The Irish Church too began to show disturbing tendencies towards independence
from Roman authority (mixed sex monasteries, married clergy, etc.) so that it
finally became necessary for our only English Pope, Adrian IV, to issue his
laudabilitur empowering Henry II to invade Ireland and bring her Church and
government under English, and effectively Roman, authority. Thus began the
Norman conquest of Ireland in 1167 and the beginning of nearly 850 years of
bloodshed and misery.
P.T.: Do you have any thoughts on how the Irish
Question might possibly be solved in the future?
J.C.: The supreme tragedy of the Irish Question is
that what makes it most difficult to solve is the very policy that we, the
English, have pursued for centuries (stuffing Ulster with pro-Union Protestants
who have no wish to live under the rule of their Catholic nationalist
neighbours) and which was a wonderful idea when we had the political will and
resources to be an imperialist power but today means that allowing the Republic
to claim the rest of the six remaining northern counties would necessitate
turning our backs on hundreds of thousands of people who consider themselves
just as British as anyone living in any other part of the UK. Riot and disorder
(perhaps even a civil war?) on a scale the like of which has not been seen in
that troubled land for centuries would doubtless follow any such decision by
the British government to cede Ulster to the Republic but, regrettably, I'm
struggling to see a future in which that isn't a likely, if rather distant,
occurrence.
The solution of an independent Kingdom of Ireland being a full, voluntary part
of the Commonwealth realms is certainly a novel one (and all the more ironic
when you consider how desperately we're currently trying to hold onto the UK we
already have!) and one I should love to see happen but, with the present state
of public opinion, I really can't see it. But it's definitely something we
should devote every effort to achieving.
P.T.: Could you tell us about some of your personal
interests, hobbies, and plans for the future?
J.C.: I am a lover of literature, poetry, history,
philosophy and science, an aspiring learner of foreign languages, a devourer of
good food and drink, and a keen amateur runner and weightlifter.

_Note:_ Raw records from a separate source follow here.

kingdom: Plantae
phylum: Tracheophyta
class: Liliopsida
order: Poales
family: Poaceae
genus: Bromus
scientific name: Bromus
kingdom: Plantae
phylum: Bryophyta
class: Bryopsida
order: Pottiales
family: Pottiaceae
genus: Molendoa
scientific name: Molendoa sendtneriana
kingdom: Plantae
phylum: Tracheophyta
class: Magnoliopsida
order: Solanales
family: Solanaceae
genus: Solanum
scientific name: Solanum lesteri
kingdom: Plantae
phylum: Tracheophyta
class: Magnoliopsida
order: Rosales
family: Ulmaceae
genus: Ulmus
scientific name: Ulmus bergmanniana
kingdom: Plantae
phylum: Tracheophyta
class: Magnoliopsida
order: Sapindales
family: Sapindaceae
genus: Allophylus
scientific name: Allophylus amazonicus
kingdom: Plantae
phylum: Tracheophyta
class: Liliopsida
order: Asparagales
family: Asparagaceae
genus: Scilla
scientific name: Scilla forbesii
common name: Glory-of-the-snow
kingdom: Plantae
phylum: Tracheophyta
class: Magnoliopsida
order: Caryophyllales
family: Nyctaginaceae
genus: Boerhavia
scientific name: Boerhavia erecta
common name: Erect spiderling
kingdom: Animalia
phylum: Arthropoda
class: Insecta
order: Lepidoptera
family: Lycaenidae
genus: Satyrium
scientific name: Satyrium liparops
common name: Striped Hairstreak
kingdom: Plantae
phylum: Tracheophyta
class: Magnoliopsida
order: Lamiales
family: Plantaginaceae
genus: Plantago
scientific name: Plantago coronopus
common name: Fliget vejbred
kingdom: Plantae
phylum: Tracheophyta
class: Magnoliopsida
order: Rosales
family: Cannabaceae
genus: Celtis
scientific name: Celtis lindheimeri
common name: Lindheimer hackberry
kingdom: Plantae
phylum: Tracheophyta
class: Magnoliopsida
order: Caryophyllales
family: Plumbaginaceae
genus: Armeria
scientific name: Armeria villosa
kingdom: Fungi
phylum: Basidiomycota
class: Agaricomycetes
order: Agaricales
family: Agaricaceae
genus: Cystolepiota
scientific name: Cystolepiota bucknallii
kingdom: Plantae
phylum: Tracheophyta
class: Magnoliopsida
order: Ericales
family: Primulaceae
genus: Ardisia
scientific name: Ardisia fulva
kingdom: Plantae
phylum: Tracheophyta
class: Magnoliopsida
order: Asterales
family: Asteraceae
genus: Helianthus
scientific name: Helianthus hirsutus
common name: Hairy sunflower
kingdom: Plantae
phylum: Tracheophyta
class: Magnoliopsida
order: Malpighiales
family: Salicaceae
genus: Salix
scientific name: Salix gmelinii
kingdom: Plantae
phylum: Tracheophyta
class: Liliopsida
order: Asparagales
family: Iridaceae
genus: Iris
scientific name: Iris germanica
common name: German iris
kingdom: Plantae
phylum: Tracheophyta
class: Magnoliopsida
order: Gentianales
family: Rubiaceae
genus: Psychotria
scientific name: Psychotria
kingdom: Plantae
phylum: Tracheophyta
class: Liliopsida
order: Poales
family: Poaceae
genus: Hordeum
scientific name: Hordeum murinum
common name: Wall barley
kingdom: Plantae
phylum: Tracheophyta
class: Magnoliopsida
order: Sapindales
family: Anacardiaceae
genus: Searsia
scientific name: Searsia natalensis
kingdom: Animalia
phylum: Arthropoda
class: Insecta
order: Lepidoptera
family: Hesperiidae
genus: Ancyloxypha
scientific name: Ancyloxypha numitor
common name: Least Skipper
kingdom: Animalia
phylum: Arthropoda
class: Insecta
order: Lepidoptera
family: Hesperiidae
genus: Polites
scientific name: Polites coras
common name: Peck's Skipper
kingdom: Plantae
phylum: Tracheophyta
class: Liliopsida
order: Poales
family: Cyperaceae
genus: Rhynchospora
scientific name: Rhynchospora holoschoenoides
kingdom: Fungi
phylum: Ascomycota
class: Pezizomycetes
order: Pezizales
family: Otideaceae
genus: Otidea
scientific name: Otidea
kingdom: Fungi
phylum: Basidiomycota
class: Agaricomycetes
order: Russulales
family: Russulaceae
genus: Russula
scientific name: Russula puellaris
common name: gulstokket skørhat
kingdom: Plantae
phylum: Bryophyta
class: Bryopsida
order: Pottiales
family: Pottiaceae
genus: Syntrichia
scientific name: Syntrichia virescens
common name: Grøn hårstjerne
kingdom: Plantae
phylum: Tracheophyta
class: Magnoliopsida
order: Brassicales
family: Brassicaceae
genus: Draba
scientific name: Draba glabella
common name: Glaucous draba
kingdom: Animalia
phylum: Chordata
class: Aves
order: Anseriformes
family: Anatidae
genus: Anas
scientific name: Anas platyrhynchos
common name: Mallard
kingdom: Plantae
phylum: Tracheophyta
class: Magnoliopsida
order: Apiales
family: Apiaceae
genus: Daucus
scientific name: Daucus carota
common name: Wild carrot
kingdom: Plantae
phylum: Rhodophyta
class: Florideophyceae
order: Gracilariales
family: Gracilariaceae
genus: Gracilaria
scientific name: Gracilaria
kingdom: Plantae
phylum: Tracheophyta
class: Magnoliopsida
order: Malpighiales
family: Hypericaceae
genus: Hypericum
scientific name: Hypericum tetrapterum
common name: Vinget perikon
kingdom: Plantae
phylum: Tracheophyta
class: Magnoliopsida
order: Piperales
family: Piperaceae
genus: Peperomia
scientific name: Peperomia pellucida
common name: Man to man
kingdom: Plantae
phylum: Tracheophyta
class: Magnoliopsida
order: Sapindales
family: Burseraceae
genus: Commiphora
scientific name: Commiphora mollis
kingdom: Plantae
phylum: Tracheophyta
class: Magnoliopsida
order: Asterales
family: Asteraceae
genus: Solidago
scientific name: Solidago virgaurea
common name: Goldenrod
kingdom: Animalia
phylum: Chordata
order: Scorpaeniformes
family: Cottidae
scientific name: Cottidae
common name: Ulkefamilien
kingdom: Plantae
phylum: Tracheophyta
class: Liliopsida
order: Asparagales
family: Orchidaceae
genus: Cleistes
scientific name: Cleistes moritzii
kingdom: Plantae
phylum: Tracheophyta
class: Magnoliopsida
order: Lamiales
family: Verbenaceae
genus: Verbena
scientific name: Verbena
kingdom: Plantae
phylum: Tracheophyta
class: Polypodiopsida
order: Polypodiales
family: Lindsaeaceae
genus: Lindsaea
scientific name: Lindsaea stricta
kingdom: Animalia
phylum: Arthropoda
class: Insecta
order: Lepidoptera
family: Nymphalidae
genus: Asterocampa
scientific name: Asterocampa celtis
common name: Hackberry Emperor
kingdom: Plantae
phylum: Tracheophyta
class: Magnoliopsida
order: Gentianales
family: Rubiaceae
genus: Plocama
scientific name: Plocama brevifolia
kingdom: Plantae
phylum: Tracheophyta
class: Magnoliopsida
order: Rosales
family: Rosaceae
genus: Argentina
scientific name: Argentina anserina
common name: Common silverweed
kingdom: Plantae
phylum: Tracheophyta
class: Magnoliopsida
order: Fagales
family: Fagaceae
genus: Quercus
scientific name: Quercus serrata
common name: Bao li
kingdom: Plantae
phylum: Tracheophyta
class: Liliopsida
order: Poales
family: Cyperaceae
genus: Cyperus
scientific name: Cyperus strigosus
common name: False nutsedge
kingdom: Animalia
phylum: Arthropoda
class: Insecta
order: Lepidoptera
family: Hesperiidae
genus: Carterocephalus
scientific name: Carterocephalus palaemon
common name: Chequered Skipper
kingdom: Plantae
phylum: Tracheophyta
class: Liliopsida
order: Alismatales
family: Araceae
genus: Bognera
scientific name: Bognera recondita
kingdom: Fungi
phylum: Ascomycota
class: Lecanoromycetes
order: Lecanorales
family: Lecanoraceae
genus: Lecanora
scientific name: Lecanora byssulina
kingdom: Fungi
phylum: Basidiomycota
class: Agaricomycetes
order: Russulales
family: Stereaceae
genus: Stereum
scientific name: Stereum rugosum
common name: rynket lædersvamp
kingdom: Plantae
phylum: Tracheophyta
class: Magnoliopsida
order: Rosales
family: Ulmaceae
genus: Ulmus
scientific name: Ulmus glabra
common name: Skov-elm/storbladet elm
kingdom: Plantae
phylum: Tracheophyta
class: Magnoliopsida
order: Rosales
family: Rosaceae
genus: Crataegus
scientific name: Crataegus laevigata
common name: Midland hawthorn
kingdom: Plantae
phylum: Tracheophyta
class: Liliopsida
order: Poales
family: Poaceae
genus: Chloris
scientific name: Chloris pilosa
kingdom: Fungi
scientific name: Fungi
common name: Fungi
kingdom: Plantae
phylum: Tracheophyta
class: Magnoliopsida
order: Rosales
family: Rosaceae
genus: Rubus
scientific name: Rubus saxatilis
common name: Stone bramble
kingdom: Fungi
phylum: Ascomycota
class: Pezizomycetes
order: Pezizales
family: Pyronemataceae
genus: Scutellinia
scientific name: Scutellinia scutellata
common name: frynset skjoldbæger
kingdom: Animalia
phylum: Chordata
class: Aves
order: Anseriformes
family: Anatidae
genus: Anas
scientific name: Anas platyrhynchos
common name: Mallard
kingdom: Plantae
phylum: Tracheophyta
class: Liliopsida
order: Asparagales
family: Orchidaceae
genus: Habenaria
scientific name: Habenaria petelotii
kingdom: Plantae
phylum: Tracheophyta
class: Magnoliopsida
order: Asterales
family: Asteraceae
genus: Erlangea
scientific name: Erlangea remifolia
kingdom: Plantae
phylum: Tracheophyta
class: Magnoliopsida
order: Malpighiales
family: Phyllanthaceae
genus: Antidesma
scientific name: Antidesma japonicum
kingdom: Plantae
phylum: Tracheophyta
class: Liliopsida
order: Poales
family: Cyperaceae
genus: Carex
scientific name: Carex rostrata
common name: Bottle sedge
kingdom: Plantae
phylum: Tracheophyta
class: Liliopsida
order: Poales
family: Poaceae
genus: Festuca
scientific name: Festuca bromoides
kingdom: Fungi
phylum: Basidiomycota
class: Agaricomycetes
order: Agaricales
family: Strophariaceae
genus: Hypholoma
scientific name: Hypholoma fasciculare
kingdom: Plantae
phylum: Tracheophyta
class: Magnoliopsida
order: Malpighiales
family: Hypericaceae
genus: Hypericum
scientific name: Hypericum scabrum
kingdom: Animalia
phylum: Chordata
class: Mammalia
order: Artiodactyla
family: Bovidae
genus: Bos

It would be an
exceptional understatement to say that life has turned out the way I'd expected
even as little as five years ago, but I'm certainly not complaining - I know
that matters rest in the hands of One infinitely wiser and more powerful than
myself and I'm content just to enjoy the journey as it unfolds.
P.T.: Thank you so much, Mr. Carney, for
everything.
J.C.: Aw, you’re very, very welcome.